═══ DATA EXTRACT ═══

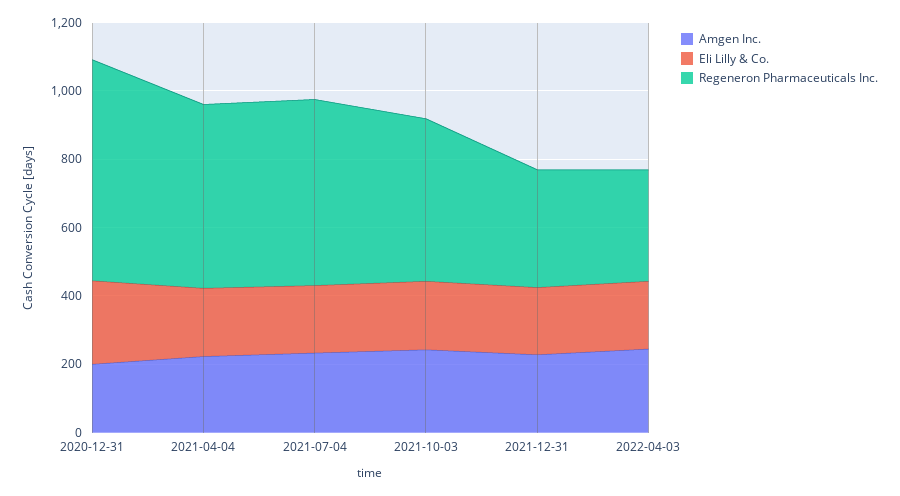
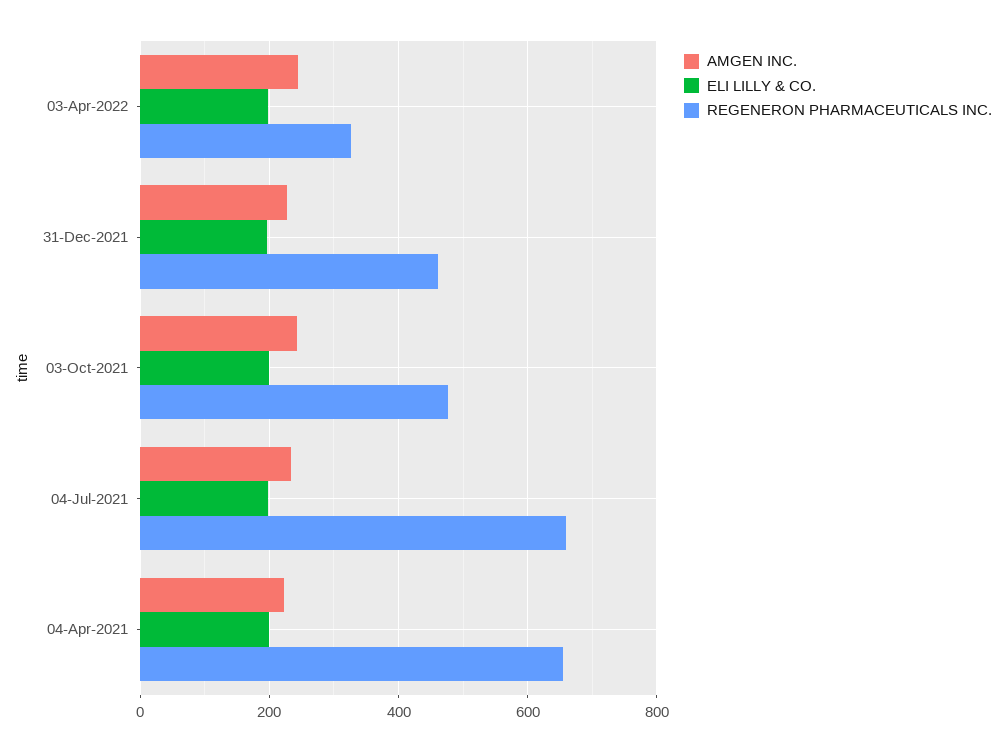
  {
    "Amgen Inc.": {
-     "2020-12-31": 200,
      "2021-04-04": 220,
      "2021-07-04": 240,
      "2021-10-03": 240,
      "2021-12-31": 220,
      "2022-04-03": 240
    },
    "Eli Lilly & Co.": {
-     "2020-12-31": 250,
      "2021-04-04": 200,
      "2021-07-04": 200,
      "2021-10-03": 200,
      "2021-12-31": 200,
      "2022-04-03": 200
    },
    "Regeneron Pharmaceuticals Inc.": {
-     "2020-12-31": 650,
-     "2021-04-04": 550,
+     "2021-04-04": 660,
-     "2021-07-04": 550,
+     "2021-07-04": 660,
      "2021-10-03": 480,
-     "2021-12-31": 350,
+     "2021-12-31": 460,
      "2022-04-03": 320
    }
  }

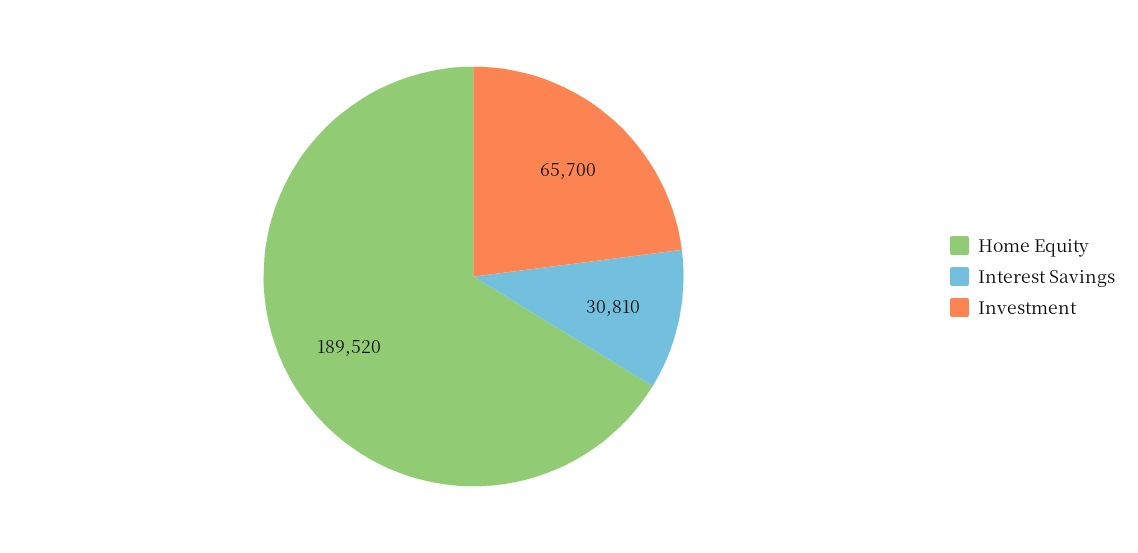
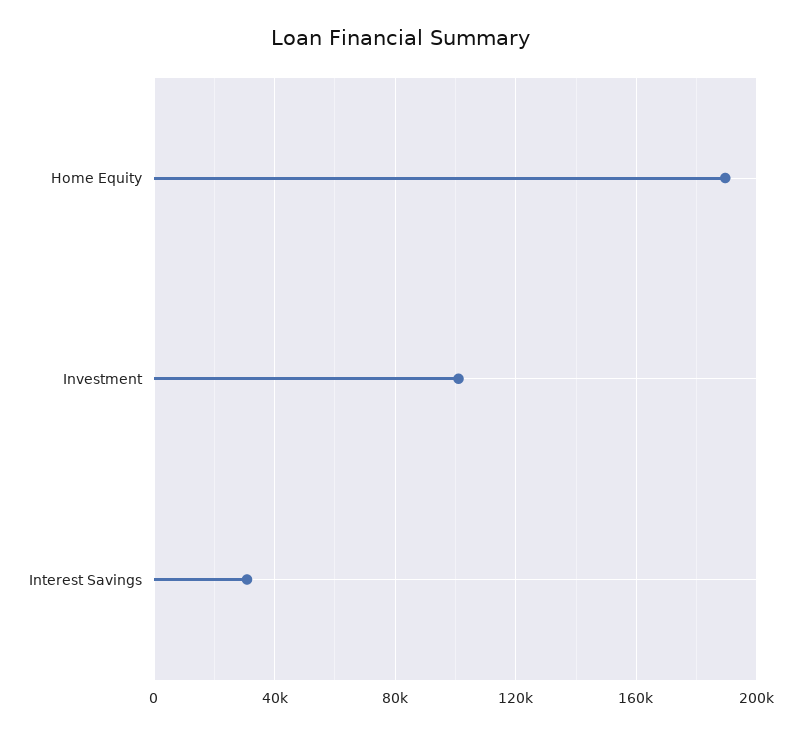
  {
    "Home Equity": 189520,
    "Interest Savings": 30810,
-   "Investment": 65700
+   "Investment": 100000
  }

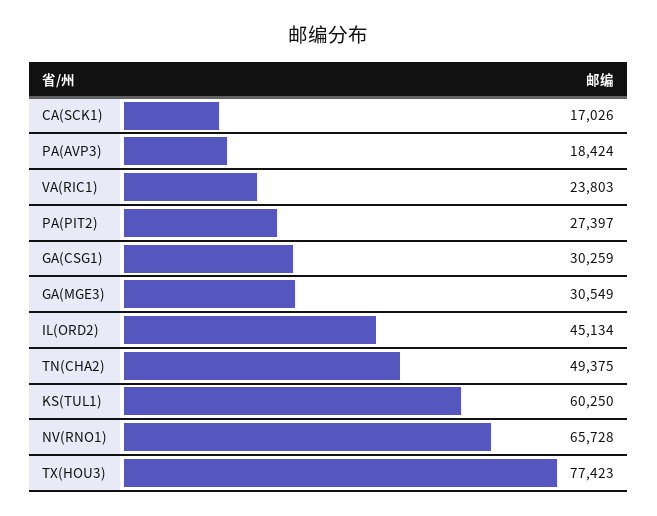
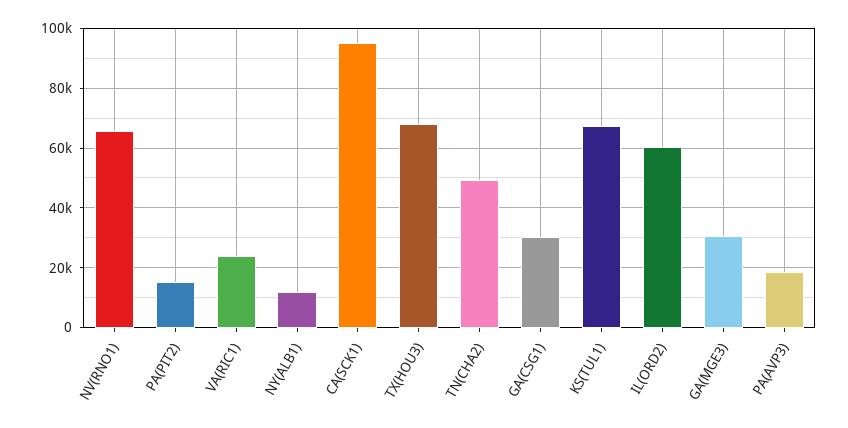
  {
-   "CA(SCK1)": 17026,
+   "CA(SCK1)": 95000,
    "PA(AVP3)": 18424,
    "VA(RIC1)": 23803,
-   "PA(PIT2)": 27397,
+   "PA(PIT2)": 15000,
    "GA(CSG1)": 30259,
    "GA(MGE3)": 30549,
-   "IL(ORD2)": 45134,
+   "IL(ORD2)": 60000,
    "TN(CHA2)": 49375,
-   "KS(TUL1)": 60250,
+   "KS(TUL1)": 67500,
    "NV(RNO1)": 65728,
-   "TX(HOU3)": 77423
+   "TX(HOU3)": 67500,
+   "NY(ALB1)": 12500
  }

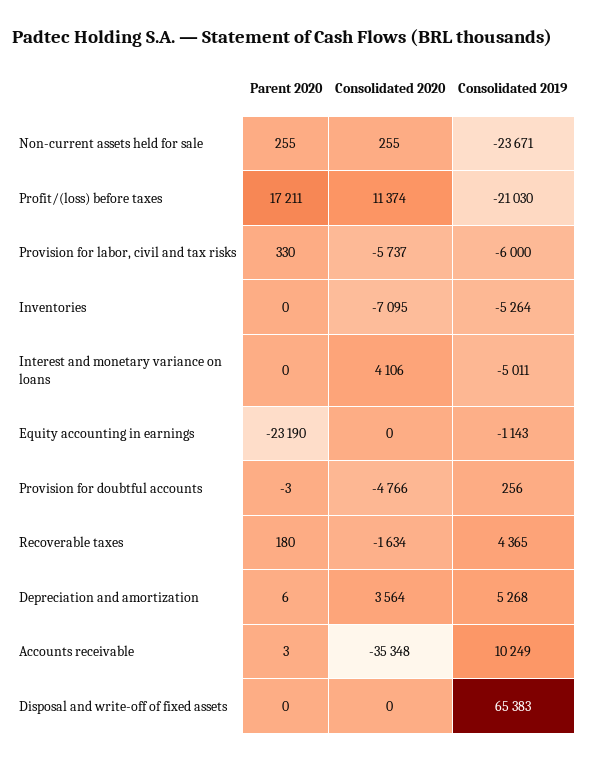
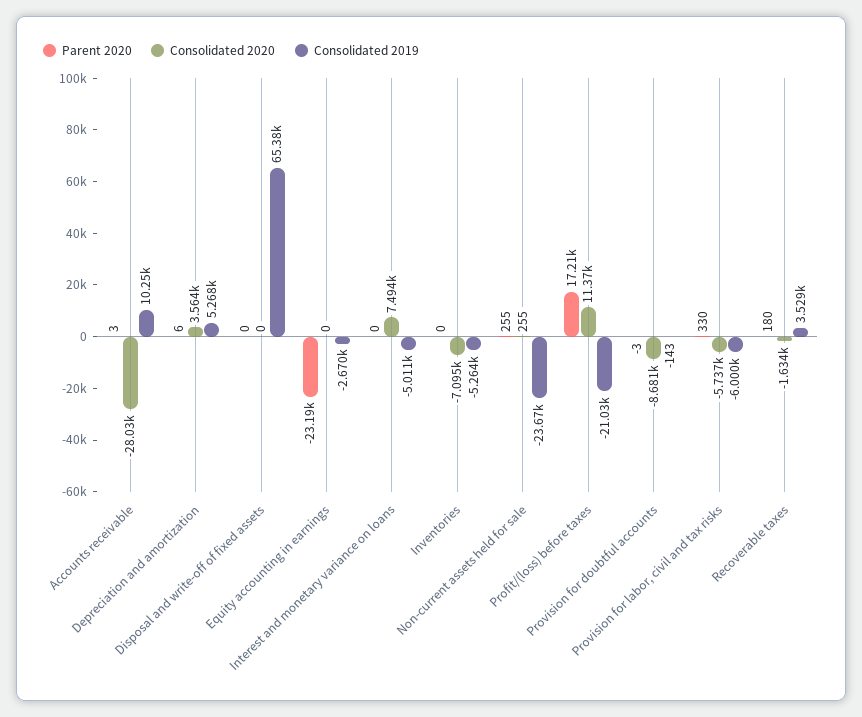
  {
    "Parent 2020": {
      "Non-current assets held for sale": 255,
      "Profit/(loss) before taxes": 17211,
      "Provision for labor, civil and tax risks": 330,
      "Inventories": 0,
      "Interest and monetary variance on loans": 0,
      "Equity accounting in earnings": -23190,
      "Provision for doubtful accounts": -3,
      "Recoverable taxes": 180,
      "Depreciation and amortization": 6,
      "Accounts receivable": 3,
      "Disposal and write-off of fixed assets": 0
    },
    "Consolidated 2020": {
      "Non-current assets held for sale": 255,
      "Profit/(loss) before taxes": 11374,
      "Provision for labor, civil and tax risks": -5737,
      "Inventories": -7095,
-     "Interest and monetary variance on loans": 4106,
+     "Interest and monetary variance on loans": 7494,
      "Equity accounting in earnings": 0,
-     "Provision for doubtful accounts": -4766,
+     "Provision for doubtful accounts": -8681,
      "Recoverable taxes": -1634,
      "Depreciation and amortization": 3564,
-     "Accounts receivable": -35348,
+     "Accounts receivable": -28030,
      "Disposal and write-off of fixed assets": 0
    },
    "Consolidated 2019": {
      "Non-current assets held for sale": -23671,
      "Profit/(loss) before taxes": -21030,
      "Provision for labor, civil and tax risks": -6000,
      "Inventories": -5264,
      "Interest and monetary variance on loans": -5011,
-     "Equity accounting in earnings": -1143,
+     "Equity accounting in earnings": -2670,
-     "Provision for doubtful accounts": 256,
+     "Provision for doubtful accounts": -143,
-     "Recoverable taxes": 4365,
+     "Recoverable taxes": 3529,
      "Depreciation and amortization": 5268,
      "Accounts receivable": 10249,
      "Disposal and write-off of fixed assets": 65383
    }
  }

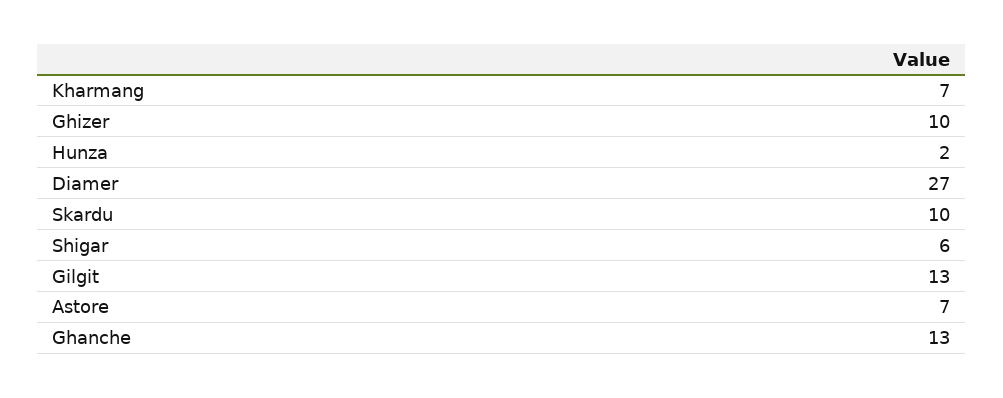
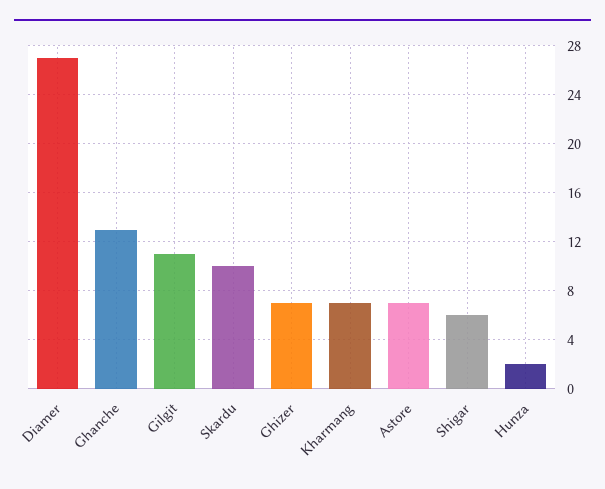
  {
    "Kharmang": 7,
-   "Ghizer": 10,
+   "Ghizer": 7,
    "Hunza": 2,
    "Diamer": 27,
    "Skardu": 10,
    "Shigar": 6,
-   "Gilgit": 13,
+   "Gilgit": 11,
    "Astore": 7,
    "Ghanche": 13
  }

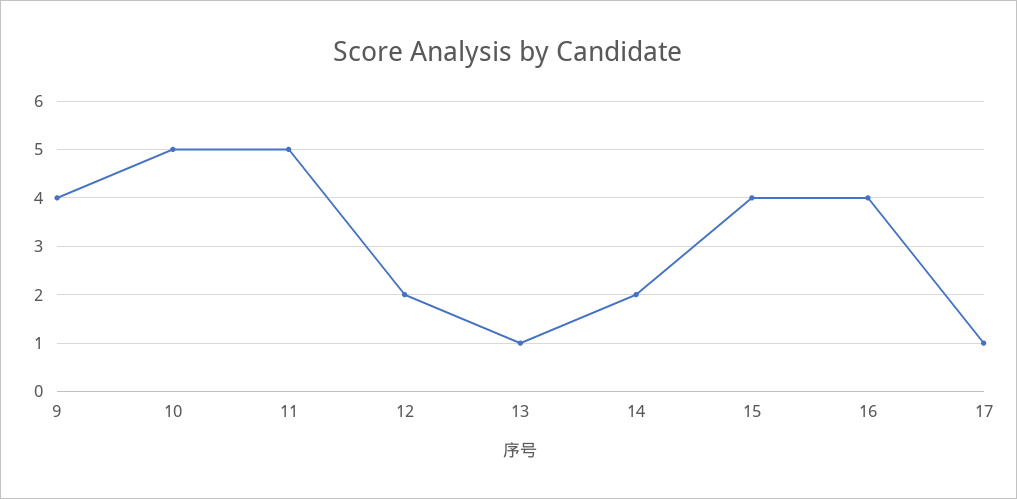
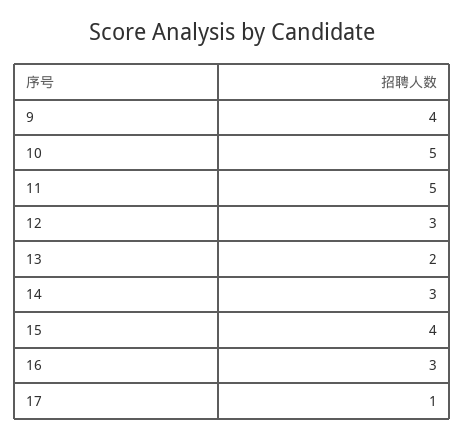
  {
    "9": 4,
    "10": 5,
    "11": 5,
-   "12": 2,
+   "12": 3,
-   "13": 1,
+   "13": 2,
-   "14": 2,
+   "14": 3,
    "15": 4,
-   "16": 4,
+   "16": 3,
    "17": 1
  }

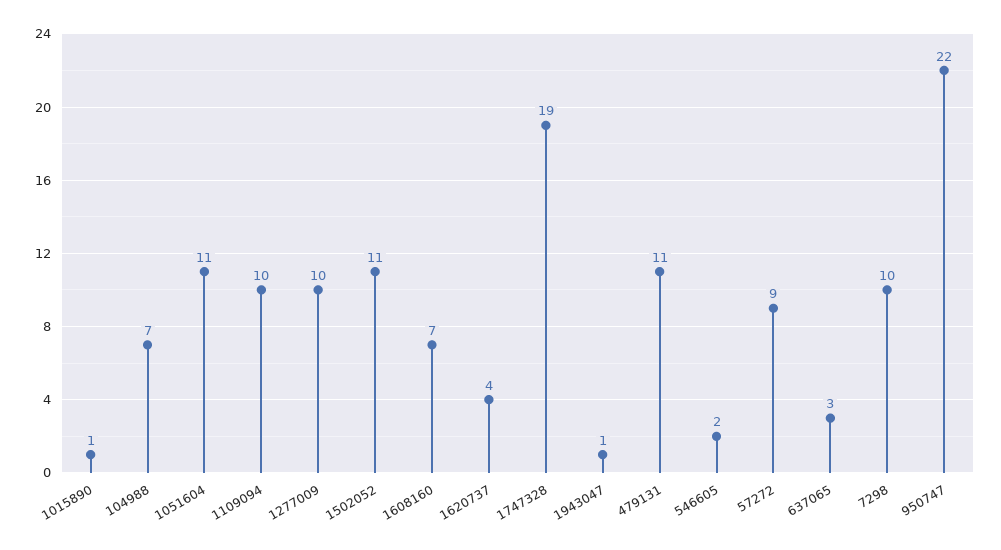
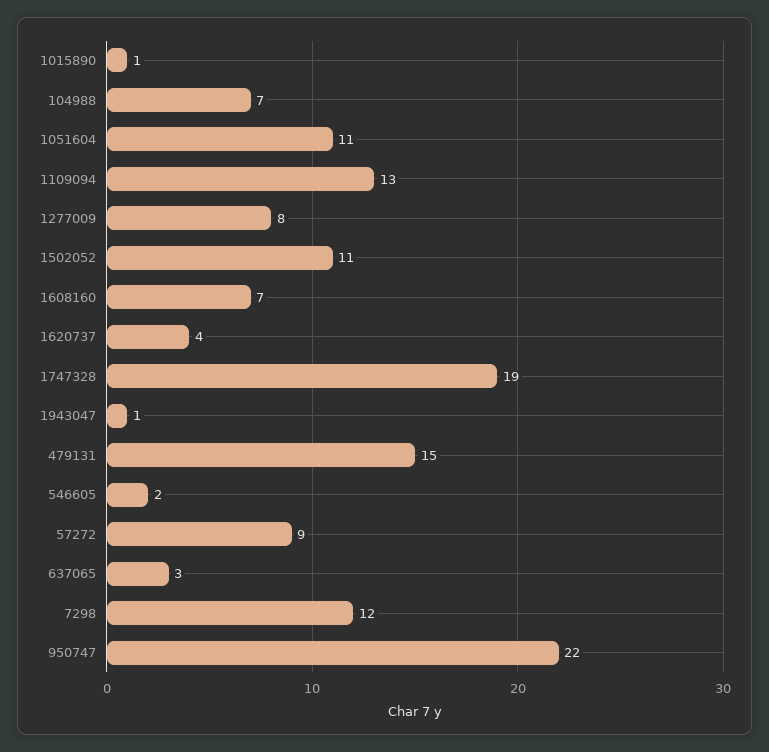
  {
    "1015890": 1,
    "104988": 7,
    "1051604": 11,
-   "1109094": 10,
+   "1109094": 13,
-   "1277009": 10,
+   "1277009": 8,
    "1502052": 11,
    "1608160": 7,
    "1620737": 4,
    "1747328": 19,
    "1943047": 1,
-   "479131": 11,
+   "479131": 15,
    "546605": 2,
    "57272": 9,
    "637065": 3,
-   "7298": 10,
+   "7298": 12,
    "950747": 22
  }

═══

• **ABOUT THIS EXERCISE**: Print the listing again exactly as it appears, except for the pictures, which stay out.

• **RESULT FOR THIS TASK**:
  {
    "Amgen Inc.": {
-     "2020-12-31": 200,
      "2021-04-04": 220,
      "2021-07-04": 240,
      "2021-10-03": 240,
      "2021-12-31": 220,
      "2022-04-03": 240
    },
    "Eli Lilly & Co.": {
-     "2020-12-31": 250,
      "2021-04-04": 200,
      "2021-07-04": 200,
      "2021-10-03": 200,
      "2021-12-31": 200,
      "2022-04-03": 200
    },
    "Regeneron Pharmaceuticals Inc.": {
-     "2020-12-31": 650,
-     "2021-04-04": 550,
+     "2021-04-04": 660,
-     "2021-07-04": 550,
+     "2021-07-04": 660,
      "2021-10-03": 480,
-     "2021-12-31": 350,
+     "2021-12-31": 460,
      "2022-04-03": 320
    }
  }

  {
    "Home Equity": 189520,
    "Interest Savings": 30810,
-   "Investment": 65700
+   "Investment": 100000
  }

  {
-   "CA(SCK1)": 17026,
+   "CA(SCK1)": 95000,
    "PA(AVP3)": 18424,
    "VA(RIC1)": 23803,
-   "PA(PIT2)": 27397,
+   "PA(PIT2)": 15000,
    "GA(CSG1)": 30259,
    "GA(MGE3)": 30549,
-   "IL(ORD2)": 45134,
+   "IL(ORD2)": 60000,
    "TN(CHA2)": 49375,
-   "KS(TUL1)": 60250,
+   "KS(TUL1)": 67500,
    "NV(RNO1)": 65728,
-   "TX(HOU3)": 77423
+   "TX(HOU3)": 67500,
+   "NY(ALB1)": 12500
  }

  {
    "Parent 2020": {
      "Non-current assets held for sale": 255,
      "Profit/(loss) before taxes": 17211,
      "Provision for labor, civil and tax risks": 330,
      "Inventories": 0,
      "Interest and monetary variance on loans": 0,
      "Equity accounting in earnings": -23190,
      "Provision for doubtful accounts": -3,
      "Recoverable taxes": 180,
      "Depreciation and amortization": 6,
      "Accounts receivable": 3,
      "Disposal and write-off of fixed assets": 0
    },
    "Consolidated 2020": {
      "Non-current assets held for sale": 255,
      "Profit/(loss) before taxes": 11374,
      "Provision for labor, civil and tax risks": -5737,
      "Inventories": -7095,
-     "Interest and monetary variance on loans": 4106,
+     "Interest and monetary variance on loans": 7494,
      "Equity accounting in earnings": 0,
-     "Provision for doubtful accounts": -4766,
+     "Provision for doubtful accounts": -8681,
      "Recoverable taxes": -1634,
      "Depreciation and amortization": 3564,
-     "Accounts receivable": -35348,
+     "Accounts receivable": -28030,
      "Disposal and write-off of fixed assets": 0
    },
    "Consolidated 2019": {
      "Non-current assets held for sale": -23671,
      "Profit/(loss) before taxes": -21030,
      "Provision for labor, civil and tax risks": -6000,
      "Inventories": -5264,
      "Interest and monetary variance on loans": -5011,
-     "Equity accounting in earnings": -1143,
+     "Equity accounting in earnings": -2670,
-     "Provision for doubtful accounts": 256,
+     "Provision for doubtful accounts": -143,
-     "Recoverable taxes": 4365,
+     "Recoverable taxes": 3529,
      "Depreciation and amortization": 5268,
      "Accounts receivable": 10249,
      "Disposal and write-off of fixed assets": 65383
    }
  }

  {
    "Kharmang": 7,
-   "Ghizer": 10,
+   "Ghizer": 7,
    "Hunza": 2,
    "Diamer": 27,
    "Skardu": 10,
    "Shigar": 6,
-   "Gilgit": 13,
+   "Gilgit": 11,
    "Astore": 7,
    "Ghanche": 13
  }

  {
    "9": 4,
    "10": 5,
    "11": 5,
-   "12": 2,
+   "12": 3,
-   "13": 1,
+   "13": 2,
-   "14": 2,
+   "14": 3,
    "15": 4,
-   "16": 4,
+   "16": 3,
    "17": 1
  }

  {
    "1015890": 1,
    "104988": 7,
    "1051604": 11,
-   "1109094": 10,
+   "1109094": 13,
-   "1277009": 10,
+   "1277009": 8,
    "1502052": 11,
    "1608160": 7,
    "1620737": 4,
    "1747328": 19,
    "1943047": 1,
-   "479131": 11,
+   "479131": 15,
    "546605": 2,
    "57272": 9,
    "637065": 3,
-   "7298": 10,
+   "7298": 12,
    "950747": 22
  }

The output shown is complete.